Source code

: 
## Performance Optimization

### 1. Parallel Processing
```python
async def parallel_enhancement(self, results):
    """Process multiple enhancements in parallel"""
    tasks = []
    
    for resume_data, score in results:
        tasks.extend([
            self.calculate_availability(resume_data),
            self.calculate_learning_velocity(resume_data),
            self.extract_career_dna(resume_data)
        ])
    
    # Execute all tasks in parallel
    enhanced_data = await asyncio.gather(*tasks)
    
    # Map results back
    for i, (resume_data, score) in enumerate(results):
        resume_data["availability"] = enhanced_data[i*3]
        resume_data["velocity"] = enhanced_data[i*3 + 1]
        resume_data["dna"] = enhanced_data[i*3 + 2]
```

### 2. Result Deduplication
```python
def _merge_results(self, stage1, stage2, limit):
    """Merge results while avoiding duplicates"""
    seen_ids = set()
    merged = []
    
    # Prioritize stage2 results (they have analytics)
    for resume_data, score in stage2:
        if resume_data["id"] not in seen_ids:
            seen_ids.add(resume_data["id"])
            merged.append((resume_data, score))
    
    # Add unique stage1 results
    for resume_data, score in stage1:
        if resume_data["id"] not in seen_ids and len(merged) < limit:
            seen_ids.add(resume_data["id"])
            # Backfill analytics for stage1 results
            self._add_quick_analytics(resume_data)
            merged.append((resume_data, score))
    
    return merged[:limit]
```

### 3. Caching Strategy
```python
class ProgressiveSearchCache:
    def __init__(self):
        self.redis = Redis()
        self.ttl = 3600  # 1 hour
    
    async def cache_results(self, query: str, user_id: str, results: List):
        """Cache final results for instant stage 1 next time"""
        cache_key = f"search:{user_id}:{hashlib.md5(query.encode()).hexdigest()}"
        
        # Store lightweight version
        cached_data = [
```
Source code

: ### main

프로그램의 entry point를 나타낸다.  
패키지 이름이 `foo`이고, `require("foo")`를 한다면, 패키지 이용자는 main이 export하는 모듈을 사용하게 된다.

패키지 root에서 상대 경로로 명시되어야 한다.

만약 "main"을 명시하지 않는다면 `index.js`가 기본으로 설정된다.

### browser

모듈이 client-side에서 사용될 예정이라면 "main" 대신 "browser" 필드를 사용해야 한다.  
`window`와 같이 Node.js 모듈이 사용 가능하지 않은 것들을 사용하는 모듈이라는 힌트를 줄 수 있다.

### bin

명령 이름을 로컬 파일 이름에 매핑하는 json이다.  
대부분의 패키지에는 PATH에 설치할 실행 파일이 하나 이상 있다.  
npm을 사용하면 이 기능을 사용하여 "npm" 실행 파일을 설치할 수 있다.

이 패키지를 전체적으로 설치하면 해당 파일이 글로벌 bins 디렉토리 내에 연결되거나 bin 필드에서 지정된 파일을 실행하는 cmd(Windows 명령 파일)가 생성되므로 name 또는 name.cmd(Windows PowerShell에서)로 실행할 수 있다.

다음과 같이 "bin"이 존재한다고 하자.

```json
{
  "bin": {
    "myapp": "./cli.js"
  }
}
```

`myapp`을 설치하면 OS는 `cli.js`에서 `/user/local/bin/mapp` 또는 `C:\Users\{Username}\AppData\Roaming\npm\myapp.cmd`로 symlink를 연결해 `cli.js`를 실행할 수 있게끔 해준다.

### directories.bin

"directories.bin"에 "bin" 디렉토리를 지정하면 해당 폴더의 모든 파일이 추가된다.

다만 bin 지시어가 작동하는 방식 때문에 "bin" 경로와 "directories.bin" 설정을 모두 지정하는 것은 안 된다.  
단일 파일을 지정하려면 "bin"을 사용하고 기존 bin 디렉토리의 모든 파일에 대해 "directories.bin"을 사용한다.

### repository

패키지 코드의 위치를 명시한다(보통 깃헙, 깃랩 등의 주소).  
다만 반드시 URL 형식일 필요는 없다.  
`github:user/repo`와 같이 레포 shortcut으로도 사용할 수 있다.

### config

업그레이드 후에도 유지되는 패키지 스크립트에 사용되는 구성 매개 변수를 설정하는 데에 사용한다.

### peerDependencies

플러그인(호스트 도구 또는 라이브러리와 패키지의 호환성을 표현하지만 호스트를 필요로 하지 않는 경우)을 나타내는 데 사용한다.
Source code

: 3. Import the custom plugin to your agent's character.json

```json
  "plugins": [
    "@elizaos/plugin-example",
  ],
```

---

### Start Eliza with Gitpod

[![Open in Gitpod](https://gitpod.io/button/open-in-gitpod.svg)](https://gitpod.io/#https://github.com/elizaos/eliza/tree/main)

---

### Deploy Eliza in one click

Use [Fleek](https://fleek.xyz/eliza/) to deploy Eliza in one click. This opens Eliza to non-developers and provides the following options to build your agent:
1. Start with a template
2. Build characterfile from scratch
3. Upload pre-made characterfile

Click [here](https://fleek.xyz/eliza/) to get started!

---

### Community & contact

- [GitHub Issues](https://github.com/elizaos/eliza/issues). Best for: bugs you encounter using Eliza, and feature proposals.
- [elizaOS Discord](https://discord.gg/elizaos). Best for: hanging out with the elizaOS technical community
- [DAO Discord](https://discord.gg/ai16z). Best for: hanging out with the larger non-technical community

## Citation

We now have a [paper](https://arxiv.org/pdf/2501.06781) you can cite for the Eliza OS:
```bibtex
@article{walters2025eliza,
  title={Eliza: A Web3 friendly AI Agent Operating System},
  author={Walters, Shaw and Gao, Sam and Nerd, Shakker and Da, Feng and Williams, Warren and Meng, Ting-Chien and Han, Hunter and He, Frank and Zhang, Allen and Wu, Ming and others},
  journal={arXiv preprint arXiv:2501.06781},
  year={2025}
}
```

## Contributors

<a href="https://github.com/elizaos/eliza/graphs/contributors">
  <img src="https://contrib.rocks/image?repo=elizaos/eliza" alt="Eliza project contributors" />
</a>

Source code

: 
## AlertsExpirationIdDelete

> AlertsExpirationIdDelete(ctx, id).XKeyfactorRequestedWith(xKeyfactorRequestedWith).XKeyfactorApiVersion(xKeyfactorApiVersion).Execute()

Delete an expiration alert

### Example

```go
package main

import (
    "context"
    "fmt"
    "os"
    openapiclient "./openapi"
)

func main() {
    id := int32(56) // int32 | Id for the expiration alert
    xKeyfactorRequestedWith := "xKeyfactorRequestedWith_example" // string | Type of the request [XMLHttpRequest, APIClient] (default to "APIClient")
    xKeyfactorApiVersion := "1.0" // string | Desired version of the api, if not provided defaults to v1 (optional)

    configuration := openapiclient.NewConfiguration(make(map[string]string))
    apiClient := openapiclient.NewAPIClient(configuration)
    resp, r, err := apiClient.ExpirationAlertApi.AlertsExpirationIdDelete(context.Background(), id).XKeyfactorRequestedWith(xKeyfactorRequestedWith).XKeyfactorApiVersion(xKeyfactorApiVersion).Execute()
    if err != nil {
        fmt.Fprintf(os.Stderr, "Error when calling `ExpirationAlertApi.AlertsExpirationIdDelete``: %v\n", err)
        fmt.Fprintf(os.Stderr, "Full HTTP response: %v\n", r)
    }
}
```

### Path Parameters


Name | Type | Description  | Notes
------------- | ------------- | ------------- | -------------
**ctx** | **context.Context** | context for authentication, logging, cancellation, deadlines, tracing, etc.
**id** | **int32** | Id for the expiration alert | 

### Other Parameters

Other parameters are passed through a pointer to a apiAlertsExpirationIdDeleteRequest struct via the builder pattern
══════════
◆ WORK INSTRUCTION: Your task is to set down all of the entries exactly as they appear.

◆ RESPONSE FOR THIS EXERCISE:
Source code

: 
## Performance Optimization

### 1. Parallel Processing
```python
async def parallel_enhancement(self, results):
    """Process multiple enhancements in parallel"""
    tasks = []
    
    for resume_data, score in results:
        tasks.extend([
            self.calculate_availability(resume_data),
            self.calculate_learning_velocity(resume_data),
            self.extract_career_dna(resume_data)
        ])
    
    # Execute all tasks in parallel
    enhanced_data = await asyncio.gather(*tasks)
    
    # Map results back
    for i, (resume_data, score) in enumerate(results):
        resume_data["availability"] = enhanced_data[i*3]
        resume_data["velocity"] = enhanced_data[i*3 + 1]
        resume_data["dna"] = enhanced_data[i*3 + 2]
```

### 2. Result Deduplication
```python
def _merge_results(self, stage1, stage2, limit):
    """Merge results while avoiding duplicates"""
    seen_ids = set()
    merged = []
    
    # Prioritize stage2 results (they have analytics)
    for resume_data, score in stage2:
        if resume_data["id"] not in seen_ids:
            seen_ids.add(resume_data["id"])
            merged.append((resume_data, score))
    
    # Add unique stage1 results
    for resume_data, score in stage1:
        if resume_data["id"] not in seen_ids and len(merged) < limit:
            seen_ids.add(resume_data["id"])
            # Backfill analytics for stage1 results
            self._add_quick_analytics(resume_data)
            merged.append((resume_data, score))
    
    return merged[:limit]
```

### 3. Caching Strategy
```python
class ProgressiveSearchCache:
    def __init__(self):
        self.redis = Redis()
        self.ttl = 3600  # 1 hour
    
    async def cache_results(self, query: str, user_id: str, results: List):
        """Cache final results for instant stage 1 next time"""
        cache_key = f"search:{user_id}:{hashlib.md5(query.encode()).hexdigest()}"
        
        # Store lightweight version
        cached_data = [
```
Source code

: ### main

프로그램의 entry point를 나타낸다.  
패키지 이름이 `foo`이고, `require("foo")`를 한다면, 패키지 이용자는 main이 export하는 모듈을 사용하게 된다.

패키지 root에서 상대 경로로 명시되어야 한다.

만약 "main"을 명시하지 않는다면 `index.js`가 기본으로 설정된다.

### browser

모듈이 client-side에서 사용될 예정이라면 "main" 대신 "browser" 필드를 사용해야 한다.  
`window`와 같이 Node.js 모듈이 사용 가능하지 않은 것들을 사용하는 모듈이라는 힌트를 줄 수 있다.

### bin

명령 이름을 로컬 파일 이름에 매핑하는 json이다.  
대부분의 패키지에는 PATH에 설치할 실행 파일이 하나 이상 있다.  
npm을 사용하면 이 기능을 사용하여 "npm" 실행 파일을 설치할 수 있다.

이 패키지를 전체적으로 설치하면 해당 파일이 글로벌 bins 디렉토리 내에 연결되거나 bin 필드에서 지정된 파일을 실행하는 cmd(Windows 명령 파일)가 생성되므로 name 또는 name.cmd(Windows PowerShell에서)로 실행할 수 있다.

다음과 같이 "bin"이 존재한다고 하자.

```json
{
  "bin": {
    "myapp": "./cli.js"
  }
}
```

`myapp`을 설치하면 OS는 `cli.js`에서 `/user/local/bin/mapp` 또는 `C:\Users\{Username}\AppData\Roaming\npm\myapp.cmd`로 symlink를 연결해 `cli.js`를 실행할 수 있게끔 해준다.

### directories.bin

"directories.bin"에 "bin" 디렉토리를 지정하면 해당 폴더의 모든 파일이 추가된다.

다만 bin 지시어가 작동하는 방식 때문에 "bin" 경로와 "directories.bin" 설정을 모두 지정하는 것은 안 된다.  
단일 파일을 지정하려면 "bin"을 사용하고 기존 bin 디렉토리의 모든 파일에 대해 "directories.bin"을 사용한다.

### repository

패키지 코드의 위치를 명시한다(보통 깃헙, 깃랩 등의 주소).  
다만 반드시 URL 형식일 필요는 없다.  
`github:user/repo`와 같이 레포 shortcut으로도 사용할 수 있다.

### config

업그레이드 후에도 유지되는 패키지 스크립트에 사용되는 구성 매개 변수를 설정하는 데에 사용한다.

### peerDependencies

플러그인(호스트 도구 또는 라이브러리와 패키지의 호환성을 표현하지만 호스트를 필요로 하지 않는 경우)을 나타내는 데 사용한다.
Source code

: 3. Import the custom plugin to your agent's character.json

```json
  "plugins": [
    "@elizaos/plugin-example",
  ],
```

---

### Start Eliza with Gitpod

[![Open in Gitpod](https://gitpod.io/button/open-in-gitpod.svg)](https://gitpod.io/#https://github.com/elizaos/eliza/tree/main)

---

### Deploy Eliza in one click

Use [Fleek](https://fleek.xyz/eliza/) to deploy Eliza in one click. This opens Eliza to non-developers and provides the following options to build your agent:
1. Start with a template
2. Build characterfile from scratch
3. Upload pre-made characterfile

Click [here](https://fleek.xyz/eliza/) to get started!

---

### Community & contact

- [GitHub Issues](https://github.com/elizaos/eliza/issues). Best for: bugs you encounter using Eliza, and feature proposals.
- [elizaOS Discord](https://discord.gg/elizaos). Best for: hanging out with the elizaOS technical community
- [DAO Discord](https://discord.gg/ai16z). Best for: hanging out with the larger non-technical community

## Citation

We now have a [paper](https://arxiv.org/pdf/2501.06781) you can cite for the Eliza OS:
```bibtex
@article{walters2025eliza,
  title={Eliza: A Web3 friendly AI Agent Operating System},
  author={Walters, Shaw and Gao, Sam and Nerd, Shakker and Da, Feng and Williams, Warren and Meng, Ting-Chien and Han, Hunter and He, Frank and Zhang, Allen and Wu, Ming and others},
  journal={arXiv preprint arXiv:2501.06781},
  year={2025}
}
```

## Contributors

<a href="https://github.com/elizaos/eliza/graphs/contributors">
  <img src="https://contrib.rocks/image?repo=elizaos/eliza" alt="Eliza project contributors" />
</a>

Source code

: 
## AlertsExpirationIdDelete

> AlertsExpirationIdDelete(ctx, id).XKeyfactorRequestedWith(xKeyfactorRequestedWith).XKeyfactorApiVersion(xKeyfactorApiVersion).Execute()

Delete an expiration alert

### Example

```go
package main

import (
    "context"
    "fmt"
    "os"
    openapiclient "./openapi"
)

func main() {
    id := int32(56) // int32 | Id for the expiration alert
    xKeyfactorRequestedWith := "xKeyfactorRequestedWith_example" // string | Type of the request [XMLHttpRequest, APIClient] (default to "APIClient")
    xKeyfactorApiVersion := "1.0" // string | Desired version of the api, if not provided defaults to v1 (optional)

    configuration := openapiclient.NewConfiguration(make(map[string]string))
    apiClient := openapiclient.NewAPIClient(configuration)
    resp, r, err := apiClient.ExpirationAlertApi.AlertsExpirationIdDelete(context.Background(), id).XKeyfactorRequestedWith(xKeyfactorRequestedWith).XKeyfactorApiVersion(xKeyfactorApiVersion).Execute()
    if err != nil {
        fmt.Fprintf(os.Stderr, "Error when calling `ExpirationAlertApi.AlertsExpirationIdDelete``: %v\n", err)
        fmt.Fprintf(os.Stderr, "Full HTTP response: %v\n", r)
    }
}
```

### Path Parameters


Name | Type | Description  | Notes
------------- | ------------- | ------------- | -------------
**ctx** | **context.Context** | context for authentication, logging, cancellation, deadlines, tracing, etc.
**id** | **int32** | Id for the expiration alert | 

### Other Parameters

Other parameters are passed through a pointer to a apiAlertsExpirationIdDeleteRequest struct via the builder pattern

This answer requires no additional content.